Я увидел его глаза за стеклами очков, опухшие и покрасневшие. Не спал всю ночь? Или пил какую-нибудь немыслимую бурду с этим сбродом?

— Откройте ворота, Чарли! — приказал я.

Он открыл замок и приотворил ворота ровно настолько, чтобы самому проскользнуть в них. Толпа за забором подошла еще ближе.

И тут Чарли преподнес мне сюрприз. Полуобернувшись к ним, он крикнул что-то, подняв сжатый кулак. Затем нагнулся и схватил кирпич. Взглянув на меня с улыбкой, похожей на гримасу, он обеими руками швырнул кирпич прямо в ветровое стекло. Толпа заревела. За спиной я услышал шум подъезжающих полицейских машин.

Больше я не медлил ни секунды. Я вскочил в машину и рванулся прочь. Между забором и машиной повисло облако пыли.

— Зачем вы это сделали? — в ярости спросил я, когда Чарли, невыспавшийся и утомленный, вернулся на следующее утро в контору. — Взбесились?

На этот раз он не улыбался.

— А что мне было делать? Не испугай я вас, толпа разорвала бы вас на части. Да и меня тоже.

— Значит, вы просто ломали комедию? — спросил я сдавленным голосом.

— Я уволюсь, — неожиданно сказал он. — Больше я так не могу. Я стал предателем. Я помогаю вам обманывать их.

— Вы просто переутомились, дружище.
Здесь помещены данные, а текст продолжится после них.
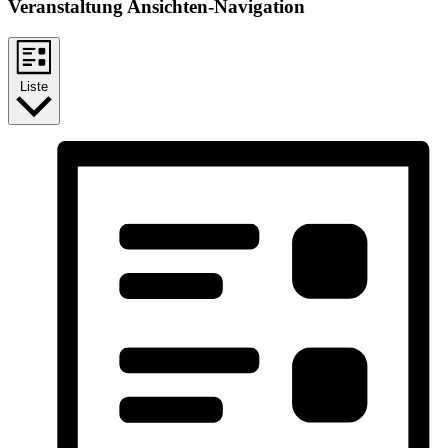
Veranstaltung Ansichten-Navigation
Liste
Разве можно называть себя предателем, когда стараешься восстановить мир и спокойствие?

— И действуешь против своих?

— Если рассуждать в расовых категориях. А сейчас речь идет о большем.

— А кто научил меня оперировать расовыми категориями?

— Образумьтесь же наконец.

— Я сыт по горло разумностью.

— Вы в самом деле способны отождествлять себя с этой толпой? — спросил я. — Вы?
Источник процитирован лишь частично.